The Annual General Meeting (AGM) of Reliance Industries Limited brings good news for consumers in terms of FDI and brings horror to its competitors. In every AGM, the company comes with a new plan to corner its competitors in some industry. The 42nd AGM of the company was held today in Mumbai and this time the competitors in petroleum industry faced the wrath of the Titans. Mukesh Ambani has announced one of the biggest FDI investments in the Reliance Industries oil to chemical business and this investment is coming from Saudi Arabia’s state owned Saudi Aramco which is known as the most profitable company in the world.
Saudi Aramco, the world’s largest oil producer is all set to get a 20 per cent stake in the Reliance’s oil-to-chemicals (OTC) business. The OTC business to receive this FDI, comprises of refining and petrochemicals businesses, converts petroleum into chemicals and is valued at around 75 billion dollars. The national oil petroleum producer of Saudi Arabia, Saudi Aramco will supply 5, 00,000 barrels per day of crude oil to RIL’s Jamnagar refinery, the largest refining facility in the world. The refining complex in Jamnagar has capacity to process 1.4 million barrels per day (bpd) and plans to process 2 million bpd by 2030.

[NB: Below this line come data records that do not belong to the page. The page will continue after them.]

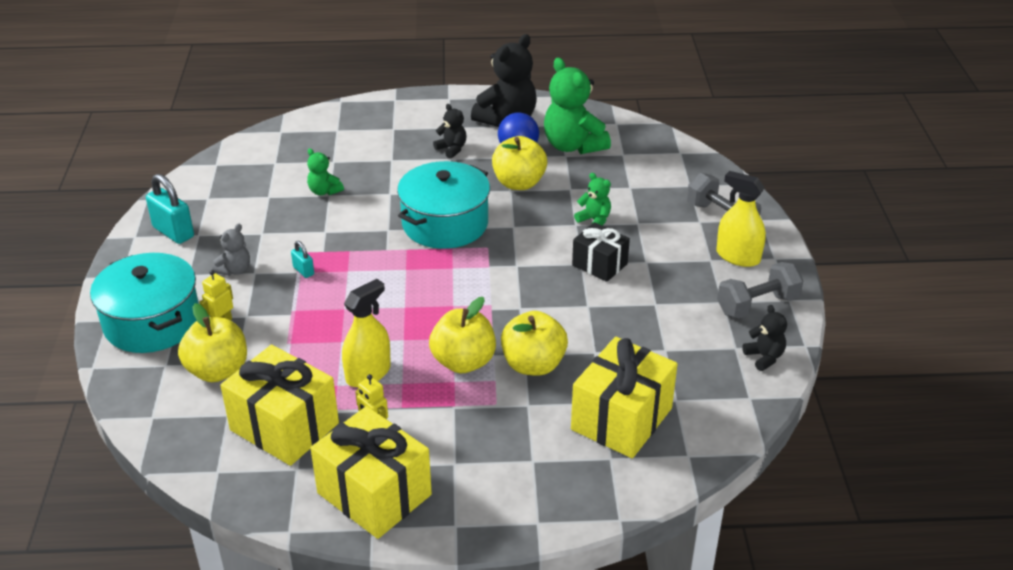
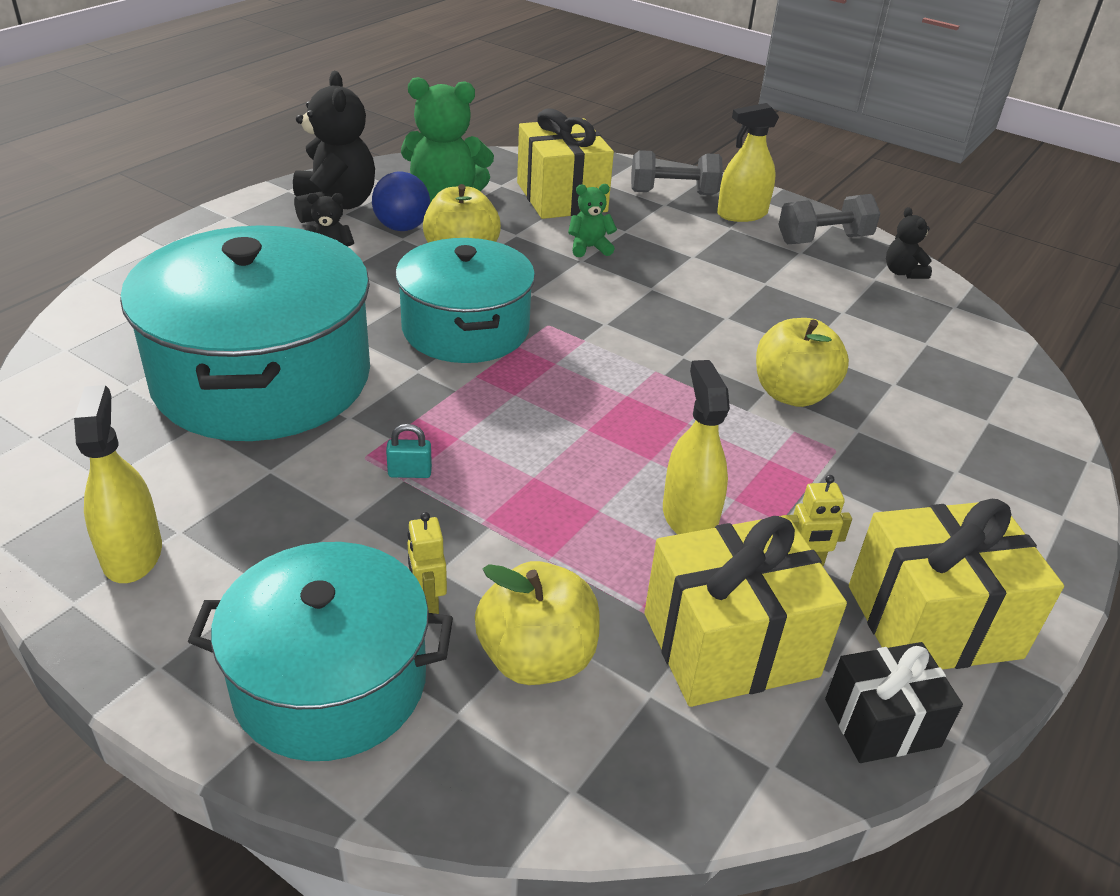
camera: 55 degrees left, 0 degrees up
(173, 232) = (132, 554): turquoise padlock -> yellow spray bottle
(235, 270) = (320, 533): grey teddy bear -> none
(324, 191) = (262, 378): green teddy bear -> turquoise pot
(463, 362) = (740, 436): yellow apple -> none
(599, 264) = (666, 279): black gift -> black gift (882, 722)
(621, 419) = (931, 385): yellow gift -> yellow gift (561, 197)
(757, 305) = (824, 240): grey dumbbell -> grey dumbbell turned 60 degrees clockwise
(764, 357) = (903, 272): black teddy bear -> black teddy bear turned 120 degrees counterclockwise

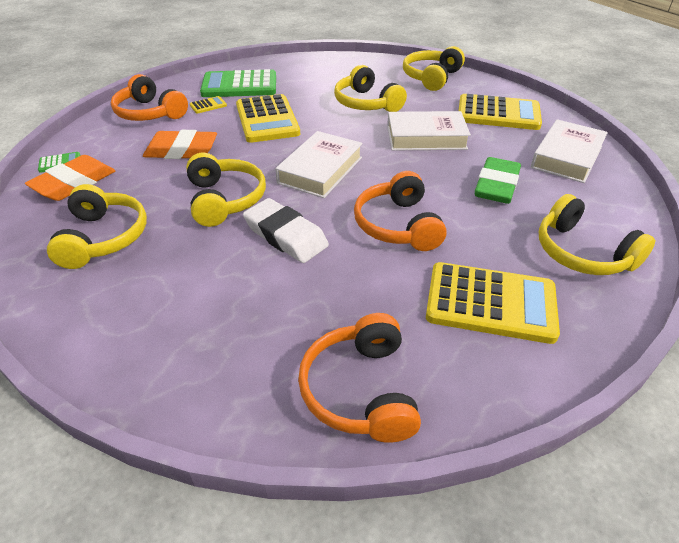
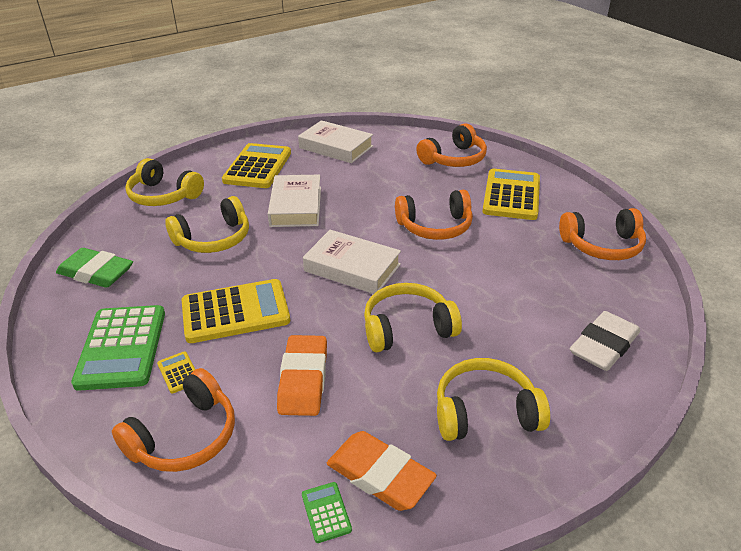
camera: 90 degrees left, 5 degrees down
(285, 235) = (458, 284): white eraser -> white eraser (603, 346)
(496, 186) = (377, 180): green eraser -> green eraser (96, 273)
(582, 252) = (453, 159): yellow headphones -> orange headphones

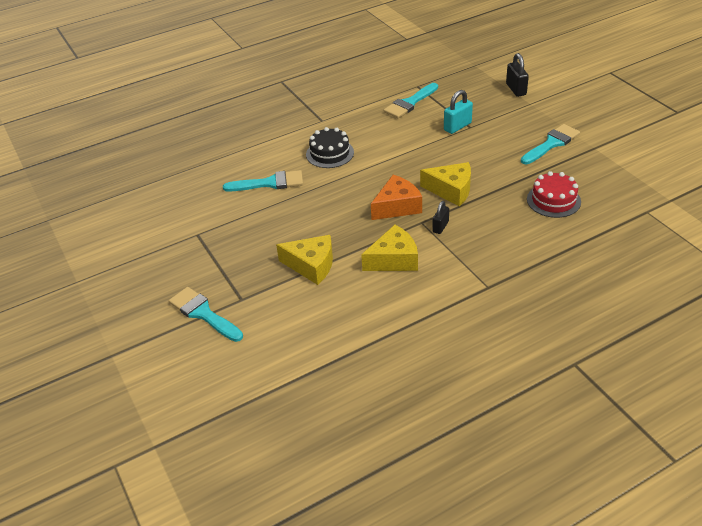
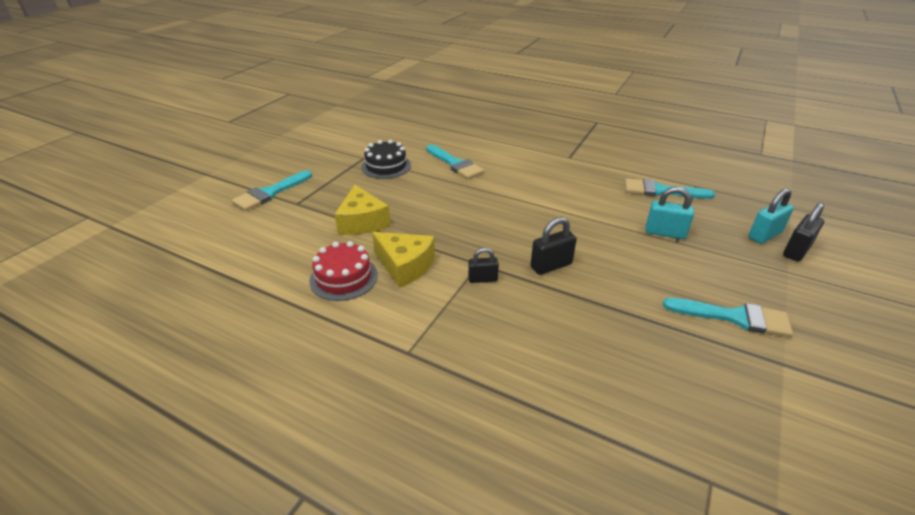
camera: 55 degrees right, 5 degrees down
(203, 313) = (270, 193): turquoise brush -> turquoise brush turned 150 degrees counterclockwise
(330, 153) = (527, 177): black cake -> black cake (386, 166)
(397, 206) = (489, 240): orange cheese -> none
(451, 190) = (551, 266): yellow cheese -> black padlock
(492, 91) = (764, 235): none -> turquoise padlock
(553, 200) = (622, 358): red cake -> red cake (344, 278)

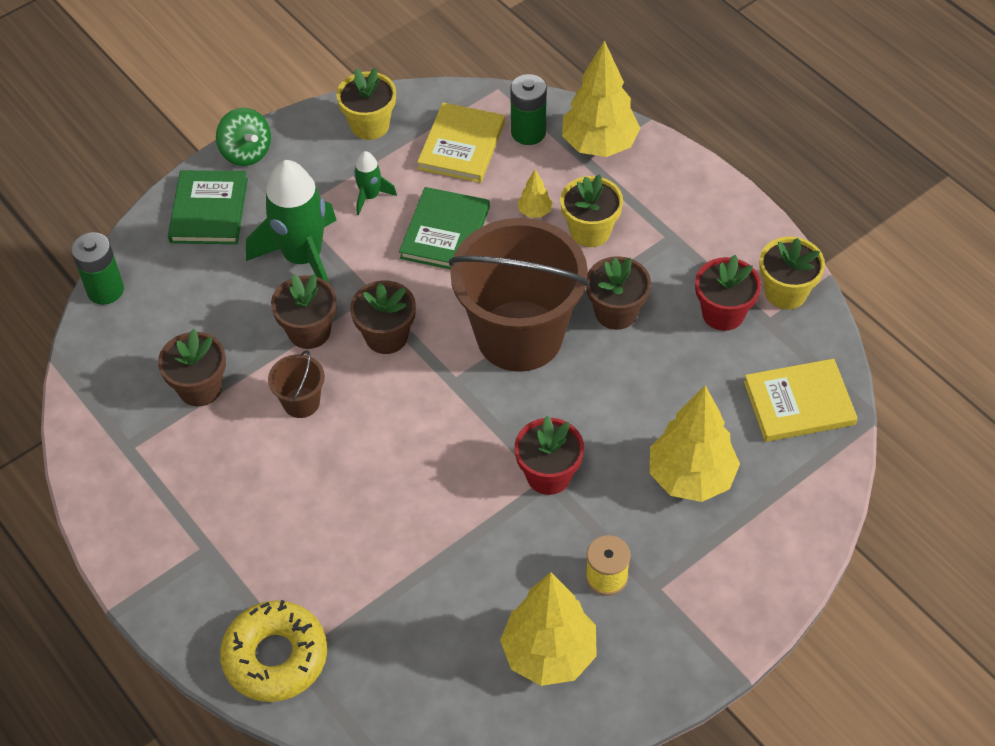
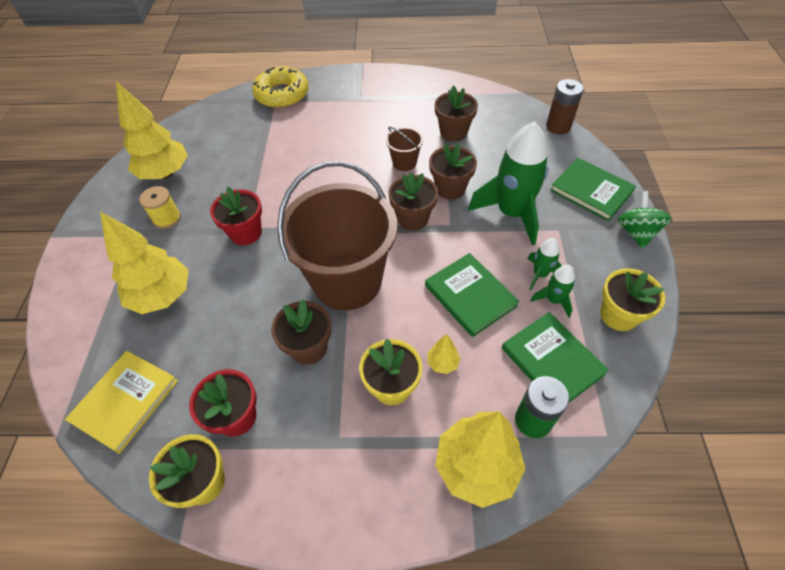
camera: 130 degrees right, 0 degrees up
(105, 290) = (558, 126): green battery -> brown battery
(246, 152) = (636, 232): green spinning top -> green spinning top turned 90 degrees clockwise
(393, 173) = (553, 300): none -> green rocket
(461, 146) = (552, 361): yellow book -> green book

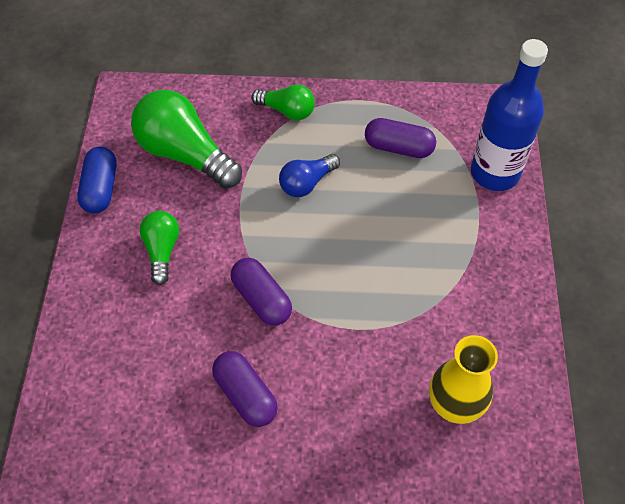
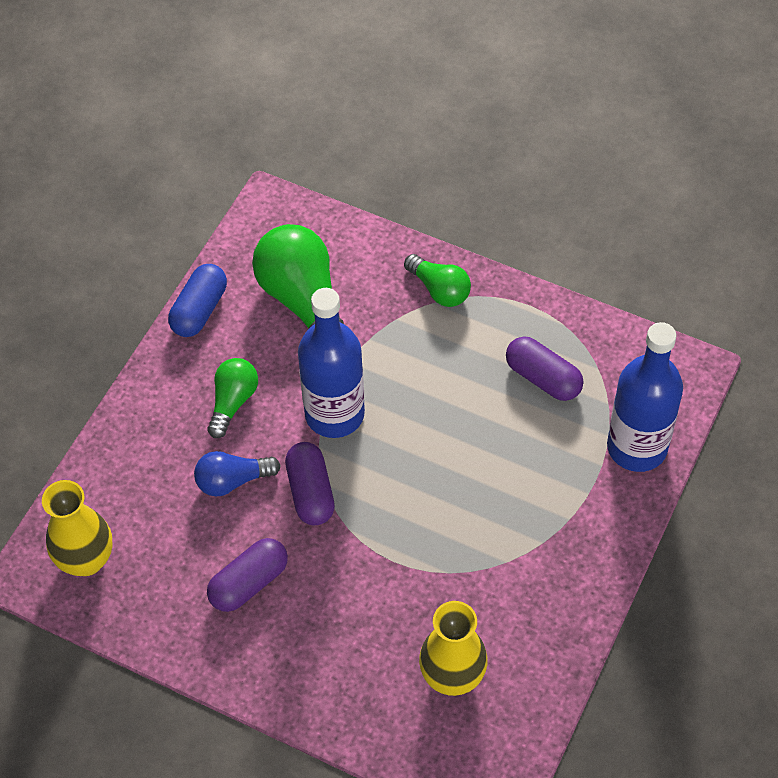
camera: 25 degrees right, 0 degrees up
(90, 432) = (86, 560): none -> yellow vase
(245, 395) = (249, 583): purple capsule -> purple capsule turned 60 degrees clockwise
(251, 230) = (334, 414): none -> blue bottle
(307, 183) = (419, 383): blue light bulb -> blue light bulb (232, 481)

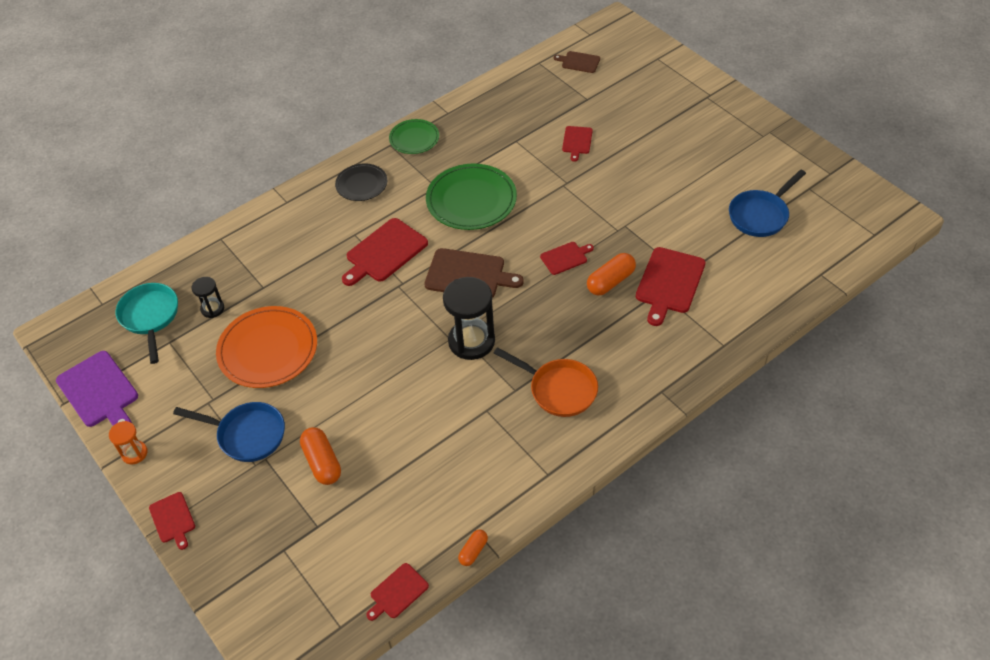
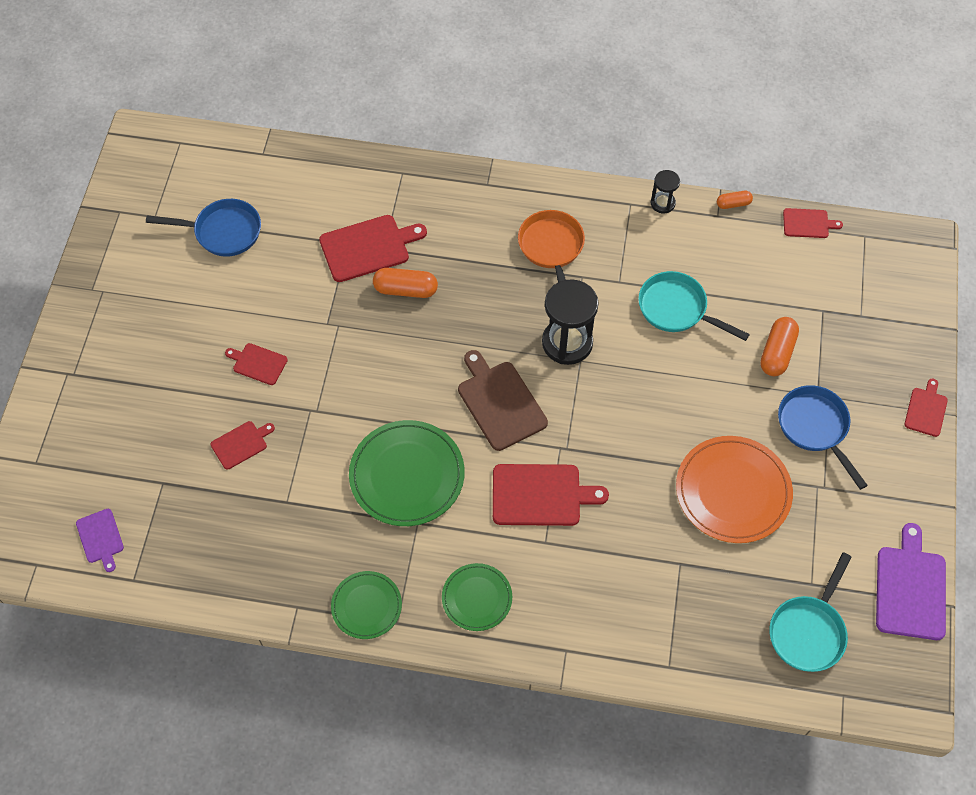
camera: 135 degrees left, 10 degrees up
(134, 453) = (919, 495): orange hourglass -> none
(212, 309) = (744, 584): black hourglass -> black hourglass (662, 203)
(361, 184) = (477, 598): black plate -> green plate
(425, 428) = (677, 309): none -> turquoise pan
(565, 257) = (409, 342): red cutting board -> red cutting board (258, 363)
(579, 62) = (100, 538): brown cutting board -> purple cutting board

The initial discussion about FDI by Saudi Aramco took place when Saudi crown prince Mohammed bin Salman visited India in February. Reliance Industries is India’s second largest refiner and most profitable company. The sale of one fifth of its share in the petrochemicals business would bring around 10-15 billion dollars in the coffers of Reliance. The market capitalization of Reliance is around 120 billion dollars with the petrochemical business accounting for half of the valuation. Reliance would carve out the petrochemical business before the Aramco deal.
Saudi Aramco wants a larger presence in the Indian oil and gas business. India is set to surpass China as the second largest consumer of oil after the United States. The appetite of Indians for energy is growing and refining capacities need to be expanded. India has the fourth largest oil refinery capacity in the world after United States, China and Russia. The US has refining capacity 841 MTPA (Metric tonnes per annum) while China has a capacity of 589 MTPA. China alone accounts for 41 percent of Asia’s production capacity while Russia has capacity of 282 MTPA. India has 266 MTPA production capacity and may soon overtake Russia with such massive investments by companies like Saudi Aramco.
The state owned company of Saudi Arabia, Saudi Aramco has stakes in the 44 billion dollars Ratnagiri Refinery and Petrochemicals (RRPCL) project where Abu Dhabi National Oil Co. and India public sector oil companies are its partner. Saudi Aramco and Abu Dhabi National Oil Company (Adnoc) will hold 50 percent stake in the project while Indian oil majors like Indian Oil Corporation (IOC), Bharat Petroleum Corporation (BPCL) and Hindustan Petroleum Corporation (HPCL) will own the rest.
The fdi deal with Saudi Aramco would help Reliance Industries to knock off its debt. The consolidated net liabilities of the company have grown exponentially in the last few years. In the fiscal year FY 19, the company has a net liability of 45 billion dollars which is almost 40 percent its total valuation. The debt has grown due to its entry in telecom business with Reliance Jio which distributed more freebies than any politician of the country could imagine. The company wants to free up the resources from refinery and petrochemical to focus on consumer and telecom. This is the reason behind the plan to create separate entity for the petrochemical business.